Its most far-reaching effect may be to enable retailers to incorporate a growing number of manufacturers’ brands into their own marketing sphere of influence, thus reducing their independence into something purely nominal.

Like own-label suppliers, manufacturer brands’ positioning, pricing and margins – indeed, their whole marketing – could increasingly become mere extensions of retailers’ marketing strategies. It may be a win-win partnership instead of a win-lose adversarial relationship, but are the benefits split 50-50 or 90-10?

And who is incurring most of the costs?

Own-label campaigner Dave Nichol, president of Canada’s Loblaw and a senior adviser to cola company Cott, painted one scenario in a recent speech.

He suggested retailers who are on the ball will use their manufacturer brands as loss leaders in marketing warfare between retailers, thus doubling and redoubling the pressure on both their margins and their cost structures.

Cutting-edge, or “samurai”, retailers will soon be selling the leading nationally branded products at or below cost every day, Nichol predicted.

He said: “You have to control the mix of every category so that you have a large enough portion of the category’s total sales in high-margin retailer-controlled brands to allow you to sell the ever decreasing national brand portion of the category at or below cost.

“New customers will switch [retailers] for the incredible national brand prices.

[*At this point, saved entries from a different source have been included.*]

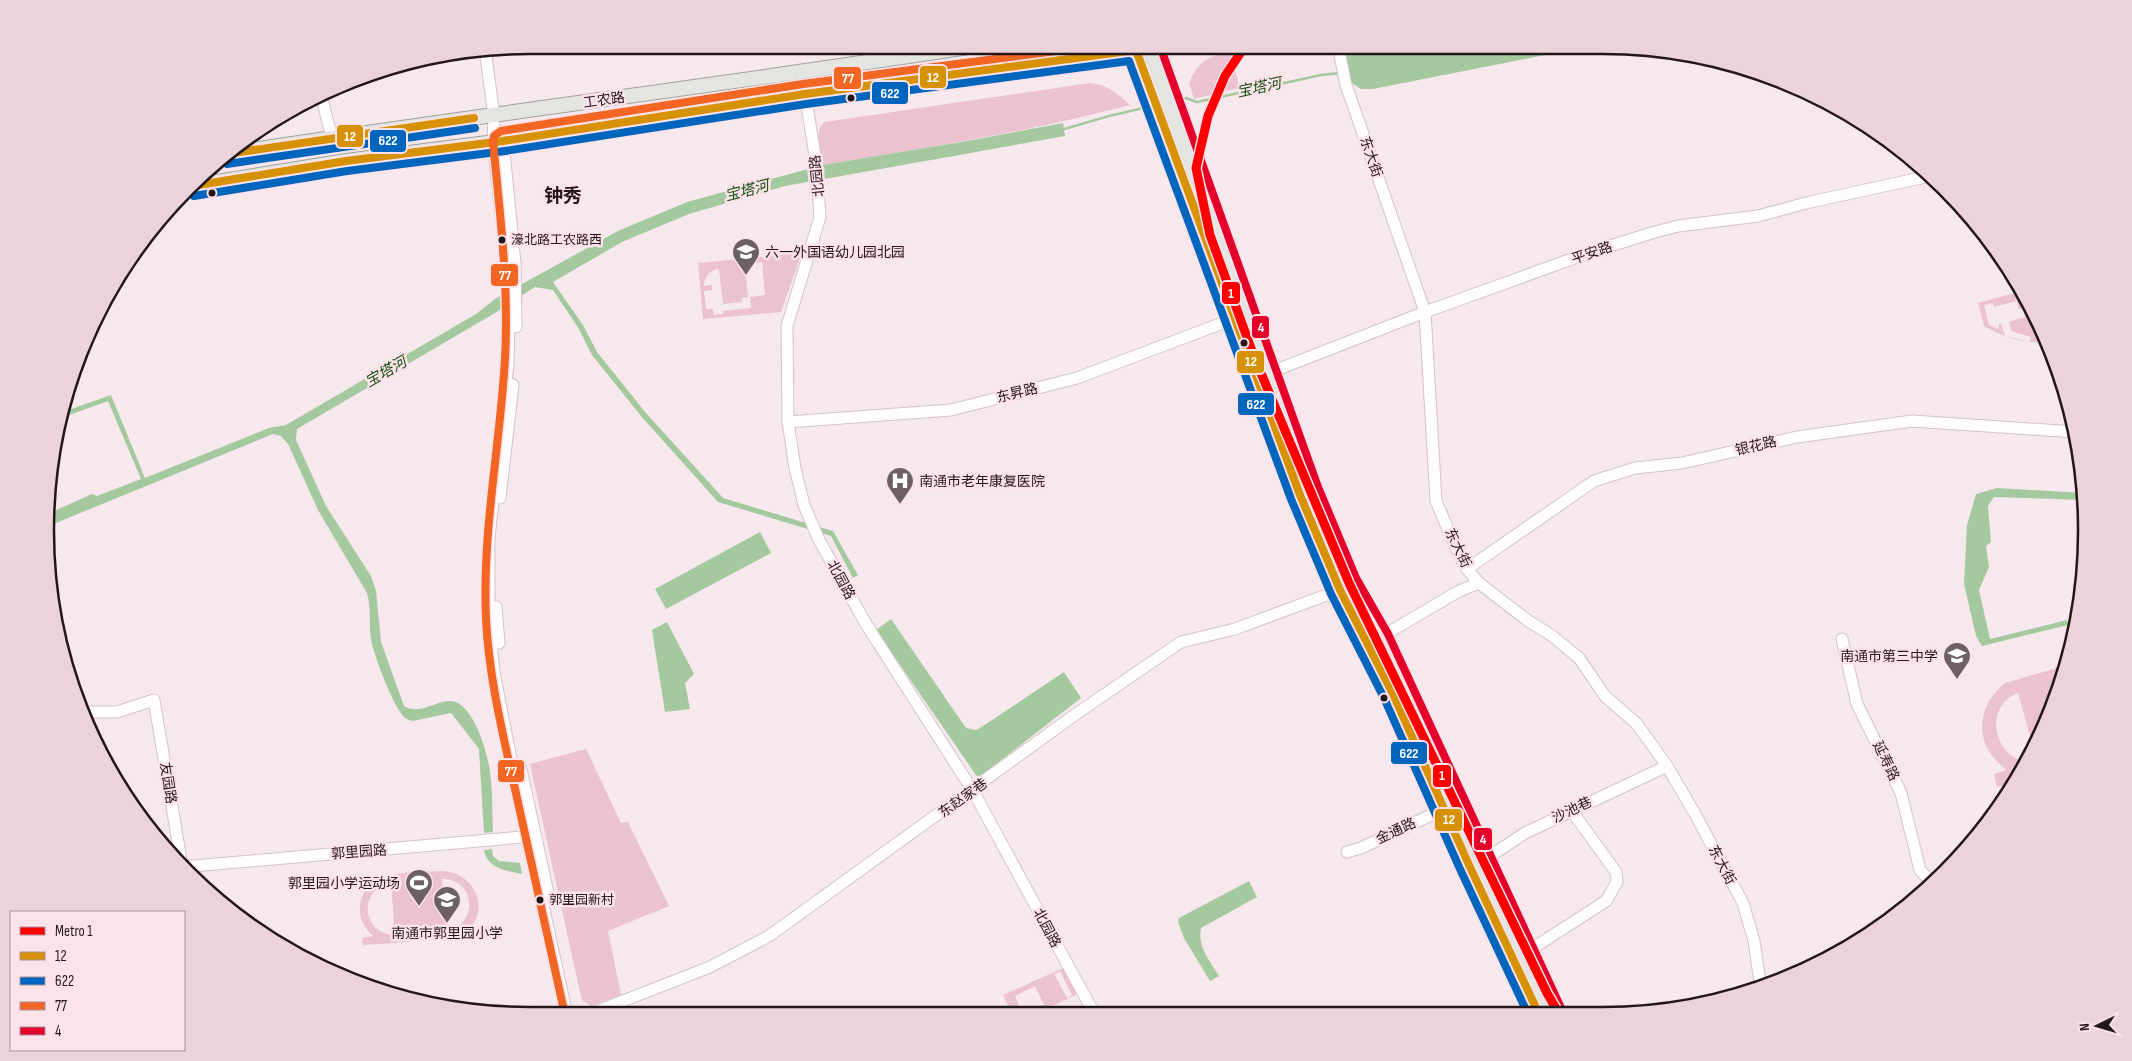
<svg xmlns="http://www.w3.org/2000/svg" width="2132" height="1061" font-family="'Sofia Sans Condensed','Noto Sans SC',sans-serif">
<rect width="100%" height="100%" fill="#f7e8ed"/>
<g fill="#ebc2cf" fill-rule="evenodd">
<path d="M1373 46H1435L1384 55C1376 55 1375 53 1373 46Z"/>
<path d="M1232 52 1239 88 1194 99 1189 83C1199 60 1208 56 1232 52Z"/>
<path d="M1090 83C1108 85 1117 93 1130 105 1028 132 926 148 823 165 821 153 813 128 825 122Z"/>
<path d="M802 253 781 312 703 319 698 263ZM762 262 765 295 750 297 751 308 723 311V314L714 315 713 309H706L704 291 712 290V285L704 286C704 276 711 269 719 269L723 304 742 302V298L748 297 745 264Z"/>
<path d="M2023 291 2046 342C2022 344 2004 337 1984 326L1978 303ZM2017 301 2019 309H2023L2025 317 2009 322 2011 331 2031 337 2029 342 2005 336 2001 324H1999V328L1997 329 1989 325 1984 305 1993 303 1994 307Z"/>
<path d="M2067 665 2034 750 2018 693C1984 705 1992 755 2026 762L2011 784 1997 787 1994 774 2007 770C1974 747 1974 708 2005 683Z"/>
<path d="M586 749 621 823 628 822 669 906 608 931 621 995 591 1006 583 1001 581 997 530 764Z"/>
<path d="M442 871C482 873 493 923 456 937 447 940 435 939 425 940 404 942 383 944 363 945L362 938 373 936C364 928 359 918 360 906 364 868 414 873 442 871ZM442 879C475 878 480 924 447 931ZM391 883 395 935C361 934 358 888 391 883Z"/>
<path d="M1063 968 1077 994 1037 1014H1028L1044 1005 1035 986 1015 996 1019 1005 1015 1007 1018 1014H1012L1003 995ZM1060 971 1072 995 1067 998 1054 974Z"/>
</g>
<g fill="#a5c99f">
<path d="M1344 46H1373C1375 53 1376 55 1384 55L1435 46H1591L1373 89H1361L1352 83Z"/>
<path d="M1063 123 1065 136 785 186 689 214 622 242 553 282 583 325 597 352 646 413 723 498 833 531 858 575 853 578 831 536 718 502 641 416 592 355 579 329 553 290 535 287 495 313 297 429 296 440 326 506 371 576 376 591 381 642 404 706C420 716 435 700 452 701 473 704 486 749 489 766 493 787 492 810 493 832L484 833 479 749 476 745 451 713 413 721C408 720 406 719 403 716 392 703 376 660 372 644 368 627 372 610 367 593L318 510 288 444 281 436 273 434 51 525 52 512 92 494 97 496 141 479 108 401 61 418 63 412 111 395 145 478 269 428 286 425 476 314 495 299 618 231 687 202 823 165 967 141Z"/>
<path d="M1997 488 2084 493V500L1994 497 1988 506 1991 542 1986 546 1989 567 1979 590 1990 639 2067 620 2068 625 1982 646 1976 636 1964 584 1967 525 1976 494Z"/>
<path d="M760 532 771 553 666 609 655 589Z"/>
<path d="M891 619 966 728 976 730 983 726 1064 672 1081 698 978 778 876 630Z"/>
<path d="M667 622 694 674 685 683 690 709 665 712 652 630Z"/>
<path d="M492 849 493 856 499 861 520 863 522 874C506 871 487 868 484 850Z"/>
<path d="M1249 881 1257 897 1201 928C1197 946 1210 961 1219 976L1210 981 1184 938 1178 922 1179 918Z"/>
</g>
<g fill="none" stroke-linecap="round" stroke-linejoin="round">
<g stroke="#a5c99f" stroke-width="2.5">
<path d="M1175 101 1186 98 1197 102 1321 75 1340 73"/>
<path d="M1061 130 1109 116 1152 106"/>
</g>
<defs>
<g id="minor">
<path d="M1338 46 1346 85 1425 312 1436 501 1456 548 1467 569 1479 583 1527 620 1551 635 1579 658 1605 696 1637 724 1667 766 1695 814 1743 903 1754 941 1761 989"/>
<path d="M485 49 494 116 493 142 508 277 509 312 508 364 489 538V623L494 672 510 754 567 1015"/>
<path d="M805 94 816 161 820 217 787 326 788 422 795 468 804 505 819 540 866 624 973 791 1094 1013"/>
<path d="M322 99 332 138"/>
<path d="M500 134 503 141 515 263 516 327"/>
<path d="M1266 374 1425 312 1594 251 1655 232 1678 226 1758 216 1810 202 1930 176"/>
<path d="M788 422 951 410 1077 378 1236 318"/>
<path d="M500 498 513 385"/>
<path d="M1467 569 1594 481 1635 468 1682 463 1797 437 1912 421 2075 432"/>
<path d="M496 607 499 643"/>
<path d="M1379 638 1459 591 1479 583"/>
<path d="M1842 639 1857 704 1901 793 1920 870 1931 882"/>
<path d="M85 712H117L154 700 182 866"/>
<path d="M520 765 548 893"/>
<path d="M1347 852 1361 848 1444 809"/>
<path d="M1481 862 1525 833 1667 766"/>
<path d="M182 867 534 836"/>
<path d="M1524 954 1606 901 1617 882 1616 872 1571 810"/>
<path d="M587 1015 710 967 769 936 1076 714 1181 642 1235 629 1340 590"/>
</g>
<g id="major">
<path d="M1135 46 1242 334"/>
<path d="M1150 46 1309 491 1347 582 1379 638 1552 1012"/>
<path d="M226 154C477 115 730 84 981 45"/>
<path d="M192 186 346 161 503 141 805 94 1076 59 1143 48"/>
<path d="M1288 462 1316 533"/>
<path d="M1332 571 1393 694 1469 865 1538 1012"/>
</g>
</defs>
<use href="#minor" stroke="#d1c4c8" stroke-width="13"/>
<use href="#major" stroke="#a0a19a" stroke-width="16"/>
<use href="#minor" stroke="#fefcfc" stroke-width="11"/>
<use href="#major" stroke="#e3e5e1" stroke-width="14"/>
<defs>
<g id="bus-1">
<path d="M226 154 474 118"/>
<path d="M192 186 346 161 503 141 805 94 1136 50 1300 495 1340 590 1393 694 1469 865 1538 1012"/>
</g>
<g id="bus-2">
<path d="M227 164 475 128"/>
<path d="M194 196 347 171 505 151 806 104 1129 61 1291 499 1331 594 1384 698 1460 869 1527 1012"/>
</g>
<path id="bus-3" d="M565 1015C549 943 533 870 517 798 504 739 489 680 486 619 482 532 500 446 505 359 509 286 500 214 493 142L494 136 501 131 803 84 1095 46"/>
<path id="bus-4" d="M1160 46 1318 487 1356 578 1388 634 1561 1008"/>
</defs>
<use href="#bus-1" stroke="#fde2ea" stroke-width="11"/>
<use href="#bus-2" stroke="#fde2ea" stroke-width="11"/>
<use href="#bus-3" stroke="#fde2ea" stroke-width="11"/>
<use href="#bus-4" stroke="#fde2ea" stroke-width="11"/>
<use href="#bus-1" stroke="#d79104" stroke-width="8"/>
<use href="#bus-2" stroke="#0065bd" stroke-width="8"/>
<use href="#bus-3" stroke="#f26522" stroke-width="8"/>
<use href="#bus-4" stroke="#e4002b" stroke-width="8"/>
<defs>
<path id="metro-1" d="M1245 46 1225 76 1208 116 1196 168 1210 235 1253 354 1349 583 1547 993 1558 1012"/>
</defs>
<use href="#metro-1" stroke="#fde2ea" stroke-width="12"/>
<use href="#metro-1" stroke="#f00" stroke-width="9"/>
</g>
<defs>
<symbol id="school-pin" viewBox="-11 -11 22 30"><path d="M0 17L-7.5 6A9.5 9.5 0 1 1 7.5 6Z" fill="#6d6064" stroke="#fde2ea"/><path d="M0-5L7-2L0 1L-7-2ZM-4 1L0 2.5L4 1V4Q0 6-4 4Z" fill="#fff"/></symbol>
<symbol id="hospital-pin" viewBox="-11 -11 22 30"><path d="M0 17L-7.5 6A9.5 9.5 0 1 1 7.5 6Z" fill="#6d6064" stroke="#fde2ea"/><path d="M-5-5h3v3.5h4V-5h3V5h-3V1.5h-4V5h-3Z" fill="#fff"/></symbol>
<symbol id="stadium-pin" viewBox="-11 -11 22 30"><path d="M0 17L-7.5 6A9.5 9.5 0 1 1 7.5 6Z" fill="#6d6064" stroke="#fde2ea"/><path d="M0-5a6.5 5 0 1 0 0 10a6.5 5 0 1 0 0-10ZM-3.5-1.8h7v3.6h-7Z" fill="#fff"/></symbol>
</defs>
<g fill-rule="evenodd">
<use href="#school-pin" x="730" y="236" width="32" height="43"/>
<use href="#hospital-pin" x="884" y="465" width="32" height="43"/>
<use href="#school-pin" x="1941" y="640" width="32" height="43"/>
<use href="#stadium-pin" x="403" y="867" width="32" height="43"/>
<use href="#school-pin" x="431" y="884" width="32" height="43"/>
</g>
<g fill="#23171b" stroke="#fde2ea" stroke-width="2">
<circle cx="851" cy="98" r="4.5"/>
<circle cx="212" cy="193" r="4.5"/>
<circle cx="502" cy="240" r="4.5"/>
<circle cx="1244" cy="343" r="4.5"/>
<circle cx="1384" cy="698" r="4.5"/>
<circle cx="540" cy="900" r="4.5"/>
</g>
<g text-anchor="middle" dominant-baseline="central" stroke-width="5" stroke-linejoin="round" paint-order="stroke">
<g font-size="13" fill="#23171b" stroke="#fde2ea" text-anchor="start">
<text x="511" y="240">濠北路工农路西</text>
<text x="549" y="900">郭里园新村</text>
</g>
<g font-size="14" fill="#23171b" stroke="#fde2ea">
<text transform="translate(604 100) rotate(-8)">工农路</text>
<text transform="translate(1371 157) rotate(71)">东大街</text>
<text transform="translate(817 176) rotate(-96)">北园路</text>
<text transform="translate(1592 253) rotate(-19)">平安路</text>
<text transform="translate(1017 393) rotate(-14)">东昇路</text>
<text transform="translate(1756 446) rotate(-13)">银花路</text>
<text transform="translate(1458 548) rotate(64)">东大街</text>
<text transform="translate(841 580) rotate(61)">北园路</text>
<text transform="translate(1886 761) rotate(64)">延寿路</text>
<text transform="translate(168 783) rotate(81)">友园路</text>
<text transform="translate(963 798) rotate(-36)">东赵家巷</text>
<text transform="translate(1572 810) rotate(-25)">沙池巷</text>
<text transform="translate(1396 831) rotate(-25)">金通路</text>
<text transform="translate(359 852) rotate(-4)">郭里园路</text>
<text transform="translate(1722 865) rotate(62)">东大街</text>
<text transform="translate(1047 928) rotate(62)">北园路</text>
</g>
<g font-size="14" fill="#23171b" stroke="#fde2ea" text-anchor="start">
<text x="765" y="252">六一外国语幼儿园北园</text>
<text x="919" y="481">南通市老年康复医院</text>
<text x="1938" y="656" text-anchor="end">南通市第三中学</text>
<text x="400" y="883" text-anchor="end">郭里园小学运动场</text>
<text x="447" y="933" text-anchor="middle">南通市郭里园小学</text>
</g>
<g font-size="15" font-style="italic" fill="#165113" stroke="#fde2ea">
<text transform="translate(1259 88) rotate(-12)">宝塔河</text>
<text transform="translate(747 191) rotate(-14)">宝塔河</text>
<text transform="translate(386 372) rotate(-30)">宝塔河</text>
</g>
<g font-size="19" font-weight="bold" fill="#23171b" stroke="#fde2ea">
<text x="563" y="196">钟秀</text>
</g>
</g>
<path d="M0 0H2132V1061H0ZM530 54H1602A476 476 0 0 1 2078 530V531A476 476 0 0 1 1602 1007H530A476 476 0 0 1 54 531V530A476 476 0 0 1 530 54Z" fill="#ecd2d9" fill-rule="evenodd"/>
<path fill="none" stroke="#23171b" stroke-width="2.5" d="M530 54H1602A476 476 0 0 1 2078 530V531A476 476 0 0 1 1602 1007H530A476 476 0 0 1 54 531V530A476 476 0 0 1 530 54Z"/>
<g stroke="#fde2ea" stroke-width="2">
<rect x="919" y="65" width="28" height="24" rx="5" fill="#d79104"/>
<rect x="833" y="66" width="29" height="24" rx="5" fill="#f26522"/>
<rect x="871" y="81" width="38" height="24" rx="5" fill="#0065bd"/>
<rect x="336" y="124" width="28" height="24" rx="5" fill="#d79104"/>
<rect x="369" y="129" width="38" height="24" rx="5" fill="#0065bd"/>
<rect x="490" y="263" width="29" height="24" rx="5" fill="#f26522"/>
<rect x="1221" y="281" width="20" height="24" rx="5" fill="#f00"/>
<rect x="1251" y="315" width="19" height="24" rx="5" fill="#e4002b"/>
<rect x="1236" y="350" width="29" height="24" rx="5" fill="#d79104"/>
<rect x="1237" y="392" width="38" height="24" rx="5" fill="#0065bd"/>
<rect x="1390" y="741" width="38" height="24" rx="5" fill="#0065bd"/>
<rect x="497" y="759" width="28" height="24" rx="5" fill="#f26522"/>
<rect x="1432" y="764" width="20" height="24" rx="5" fill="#f00"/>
<rect x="1434" y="808" width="29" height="24" rx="5" fill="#d79104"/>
<rect x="1473" y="827" width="20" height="24" rx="5" fill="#e4002b"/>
</g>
<g font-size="14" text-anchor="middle" font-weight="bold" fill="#fff">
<text x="933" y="82">12</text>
<text x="848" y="83">77</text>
<text x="890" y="98">622</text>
<text x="350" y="141">12</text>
<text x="388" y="145">622</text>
<text x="505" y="280">77</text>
<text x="1231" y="298">1</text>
<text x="1261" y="332">4</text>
<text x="1251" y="366">12</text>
<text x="1256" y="409">622</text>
<text x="1409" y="758">622</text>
<text x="511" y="776">77</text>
<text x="1442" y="780">1</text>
<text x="1449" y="824">12</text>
<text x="1483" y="844">4</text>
</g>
<rect x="10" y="911" width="175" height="140" fill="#fde2ea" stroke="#a69197"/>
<rect x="20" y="927" width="25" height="8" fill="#ff0000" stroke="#a69197"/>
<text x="55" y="936" font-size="15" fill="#23171b">Metro 1</text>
<rect x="20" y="952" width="25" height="8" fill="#d79104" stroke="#a69197"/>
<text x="55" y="961" font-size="15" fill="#23171b">12</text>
<rect x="20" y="977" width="25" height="8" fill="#0065bd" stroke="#a69197"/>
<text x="55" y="986" font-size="15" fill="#23171b">622</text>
<rect x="20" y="1002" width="25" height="8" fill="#f26522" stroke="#a69197"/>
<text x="55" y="1011" font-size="15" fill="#23171b">77</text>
<rect x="20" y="1027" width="25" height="8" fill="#e4002b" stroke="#a69197"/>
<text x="55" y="1036" font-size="15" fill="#23171b">4</text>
<g transform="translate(2097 1026) rotate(265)" stroke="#fde2ea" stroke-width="4" paint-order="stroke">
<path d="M0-4L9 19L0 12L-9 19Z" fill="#23171b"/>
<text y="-8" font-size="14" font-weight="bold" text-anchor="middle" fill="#23171b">N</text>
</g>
</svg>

But when they get to the store they will discover, and end up buying, the samurai-controlled brand busters, the aggressively-priced comparable quality retailer labels, or if they are totally price driven, the retailer-controlled Aldi fighters.”

Don’t get me wrong. Like teenage sex, for most manufacturers category management is an essential stage in life.

It will be genuinely rewarding for the lucky few with the happy combination of outstanding consumer attractiveness and inner resources – and a passage to even greater opportunities.

But for those companies that lack branding or management resource, or whose approach is naive, it may end up being more bruising and costly than they ever anticipated.